--- Information Enclosed Below ---

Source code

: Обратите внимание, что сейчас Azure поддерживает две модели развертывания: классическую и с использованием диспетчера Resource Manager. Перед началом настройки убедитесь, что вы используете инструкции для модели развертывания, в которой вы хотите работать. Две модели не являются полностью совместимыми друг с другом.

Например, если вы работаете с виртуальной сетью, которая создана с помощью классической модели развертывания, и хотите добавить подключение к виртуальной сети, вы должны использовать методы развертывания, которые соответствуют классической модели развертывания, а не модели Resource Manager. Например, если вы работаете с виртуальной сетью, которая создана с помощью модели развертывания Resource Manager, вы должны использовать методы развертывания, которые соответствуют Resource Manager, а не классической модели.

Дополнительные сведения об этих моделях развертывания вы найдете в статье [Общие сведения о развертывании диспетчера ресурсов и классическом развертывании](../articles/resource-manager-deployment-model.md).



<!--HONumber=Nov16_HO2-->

--- End of Enclosed Information ---

Work instructions >> Restate exactly the records above from their first line through the line that holds "друг с другом.", please, including both and leaving out all others.

Problem solution >>
Source code

: Обратите внимание, что сейчас Azure поддерживает две модели развертывания: классическую и с использованием диспетчера Resource Manager. Перед началом настройки убедитесь, что вы используете инструкции для модели развертывания, в которой вы хотите работать. Две модели не являются полностью совместимыми друг с другом.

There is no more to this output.